I went to the Altai Republic several times during my studies. The beginnings of my relationship to this place really started to develop during the summer of 1998, when I spent three months there. That was a really bad time because the rouble was being devalued, the locals didn’t have any money at all; they didn’t know how they were going to feed their children. Then I arrived imagining that I could work for my food while collecting data for my studies. However, I didn’t know how to behave in this situation. I just tried to work and not eat much (laughs). I worked in the forest; we built a whole house out of wood and then helped prepare the hay for winter. After working in the forest, scything seemed quite easy (laughs). The fact that, during this difficult period, I became involved with the normal life of the locals meant that I gained not only contacts, but also a certain amount of credit, which I still draw on. In 2004-2005 I then lived in one village for a whole year, gathering data for my dissertation and finally learning to speak Altai to a decent level. This was essential, because the study of a de facto bilingual population assumes a command of both languages, that is, Russian and Altai.

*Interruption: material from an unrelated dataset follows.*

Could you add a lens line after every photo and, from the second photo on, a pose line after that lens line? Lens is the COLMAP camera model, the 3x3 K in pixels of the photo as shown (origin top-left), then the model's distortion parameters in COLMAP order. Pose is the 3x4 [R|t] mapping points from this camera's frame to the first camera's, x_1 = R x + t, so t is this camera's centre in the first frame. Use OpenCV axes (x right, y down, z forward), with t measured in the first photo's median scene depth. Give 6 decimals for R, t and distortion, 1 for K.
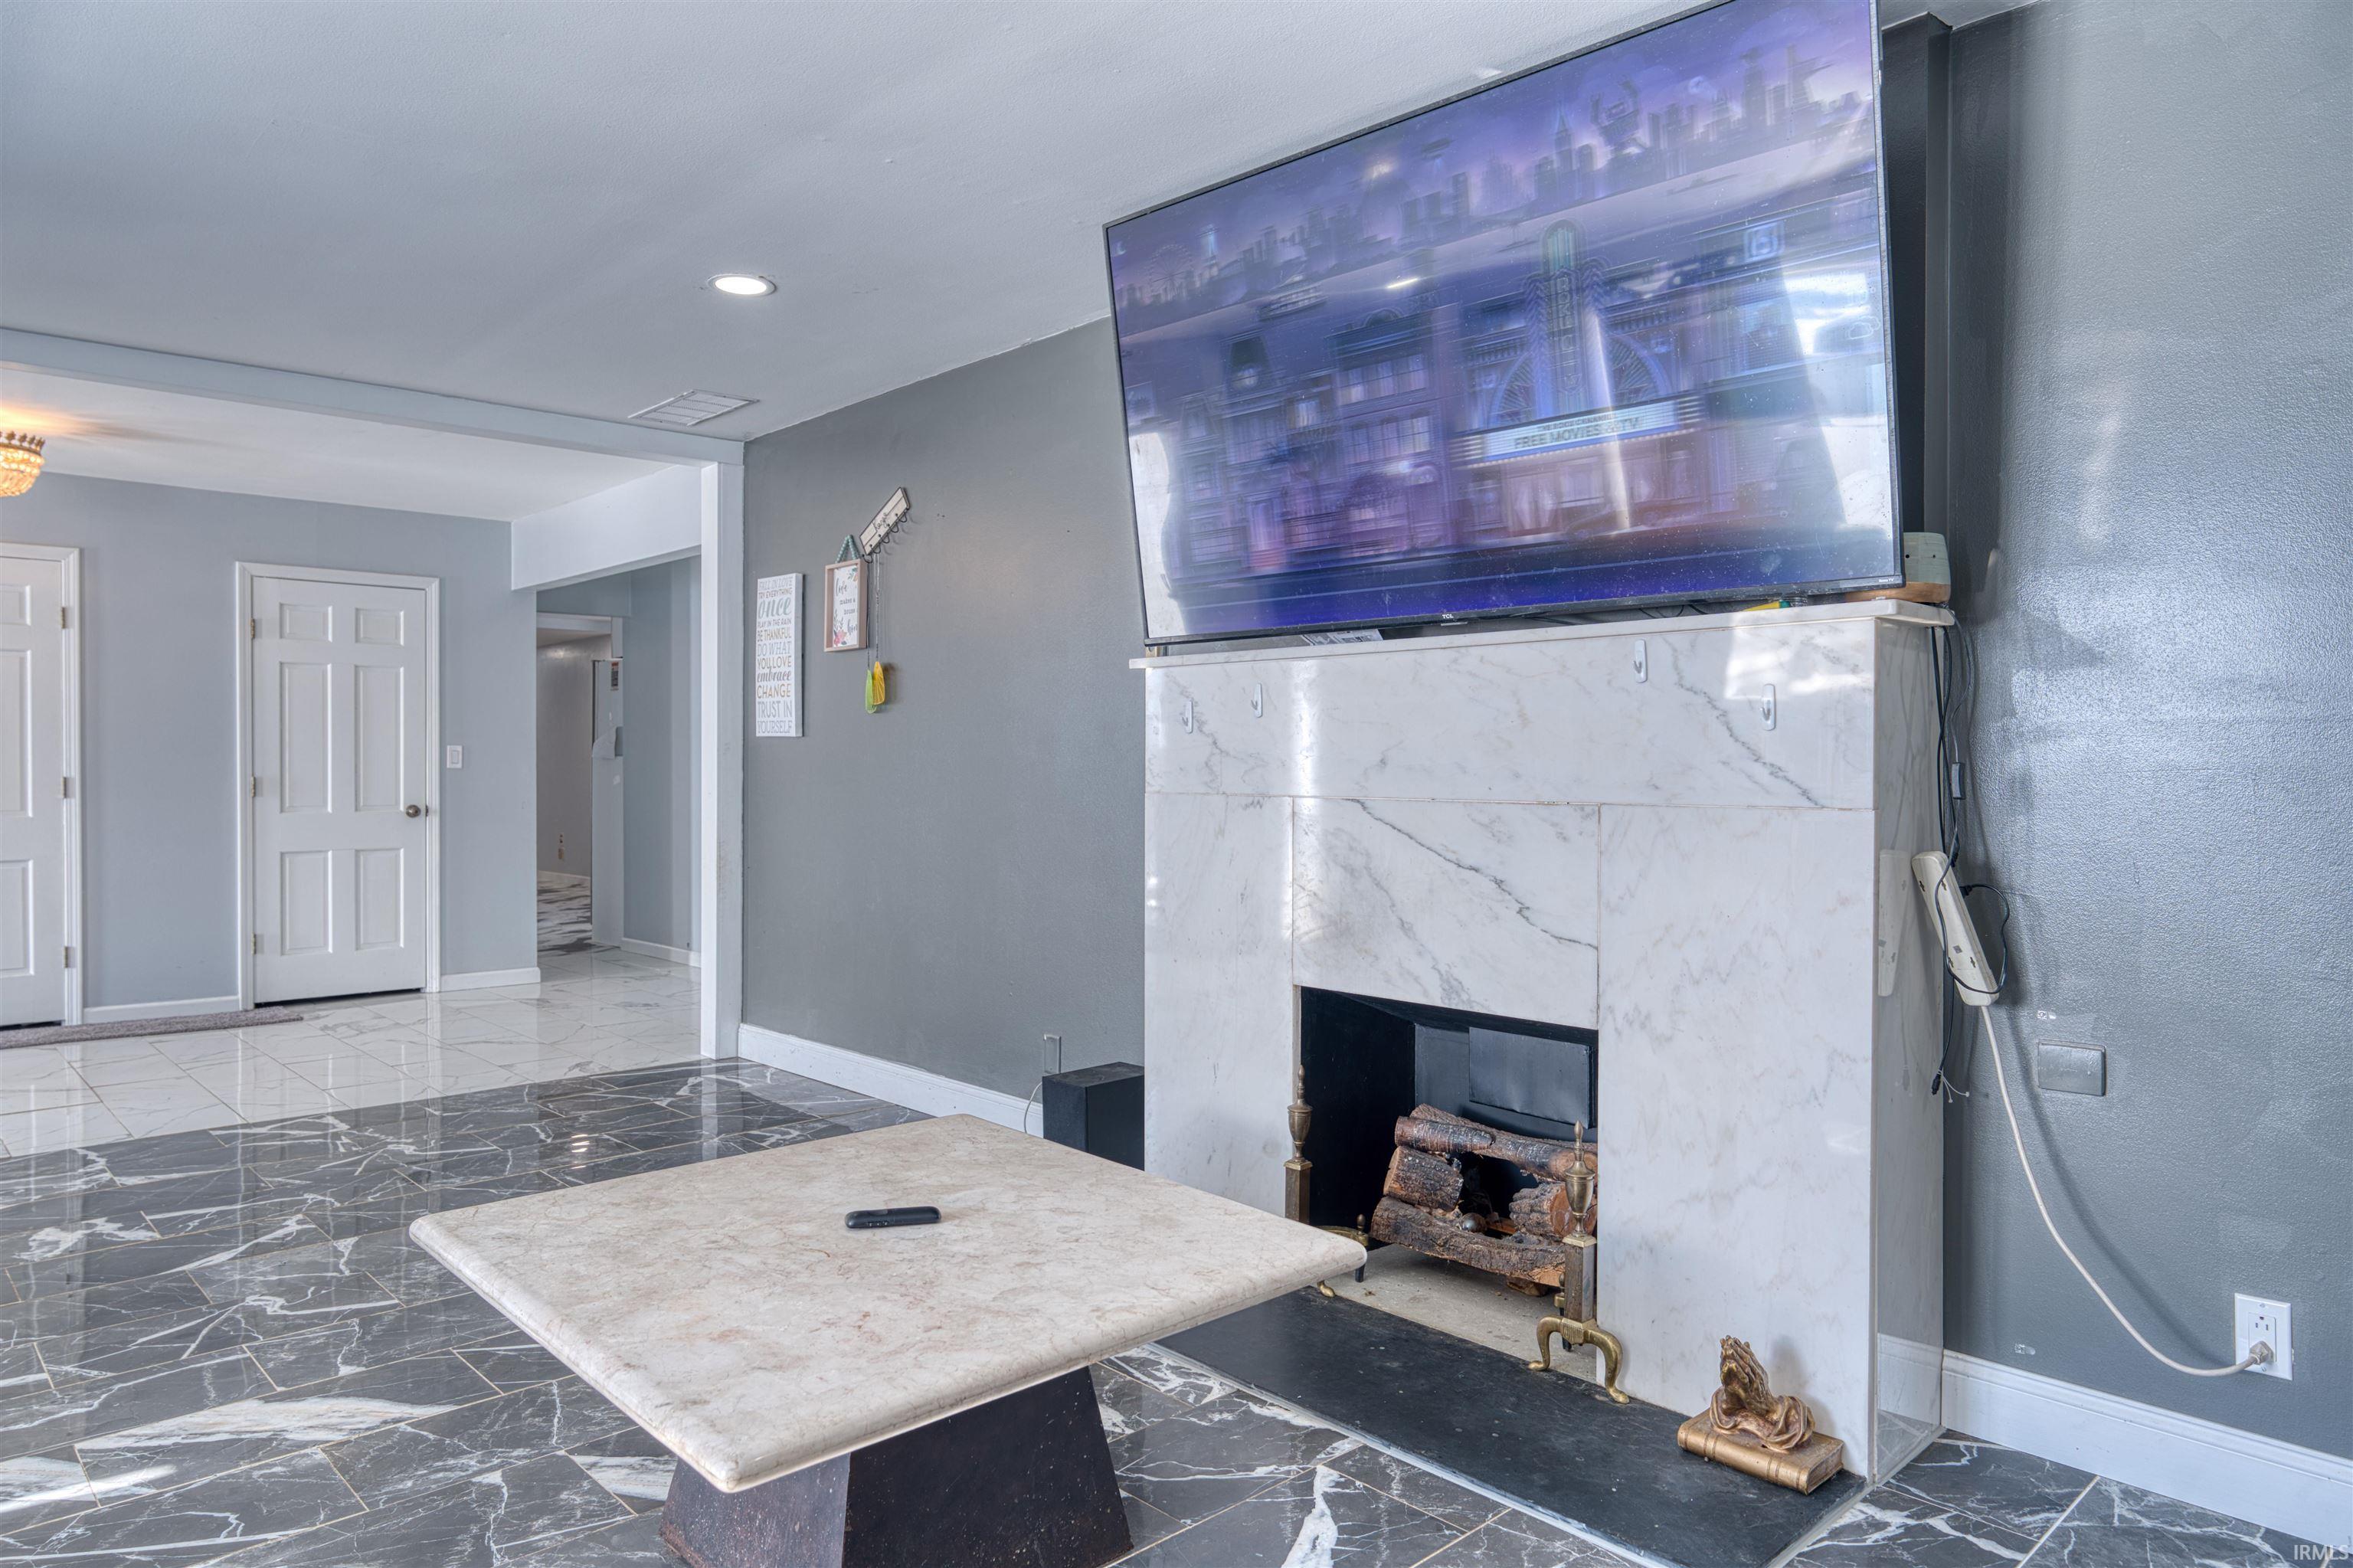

In the Altai Republic you can also encounter puss-in-boots

In the Altai Republic you can also encounter puss-in-boots

You received your doctorate from Cambridge. How difficult was it to be admitted to such a prestigious university?

Actually it wasn’t all that difficult – paradoxically, it was maybe easier than studying at a less prestigious British university, because at Cambridge they can help you with the financing of your studies. If they want you, they can help you find a variety of funds. All you have to do is go through the application process. I should also say that, at the time when I was applying to study there, the Czech Republic wasn’t yet a member of the European Union, so tuition fees for Czechs were much higher then than they are now.

And why did they want you in particular?

I had found my own future supervisor, Professor Caroline Humphrey, who was one of the first anthropologists from the West to travel to those parts of Siberia while the Soviet Union still existed, and wrote a major monograph about it. She was a massive influence on my work and also ensured that I found money for my studies at Cambridge.

After completing your postgraduate studies you moved to Germany, where you worked at the Max Planck Institute. What drew you to continue your scientific career in Germany?

I wanted to gather work, as well as study, experience. There was a vacancy at the Max Planck Institute; it was a good opportunity. I accepted it, with all the pros and cons that it entailed. I had to work on joint projects, which meant I had to put my own research on the backburner a bit; however, I learned a lot of new things and gathered enough material for another book – but first I’ll have to write the first one (laughs). Getting a post-doctorate grant from the Czech Grant Agency has now allowed me to return to the original topic of my scientific interest. Apart from my own monograph I am also preparing, together with my fellow anthropologists from abroad, a comparative study of suicide, a topic that has for years been underappreciated and neglected in anthropology. In the Altai Republic, however, I couldn’t avoid it, because the suicide rate is, unfortunately, very high and, according to many of the people I work with in the course of my research, partly because of archaeology.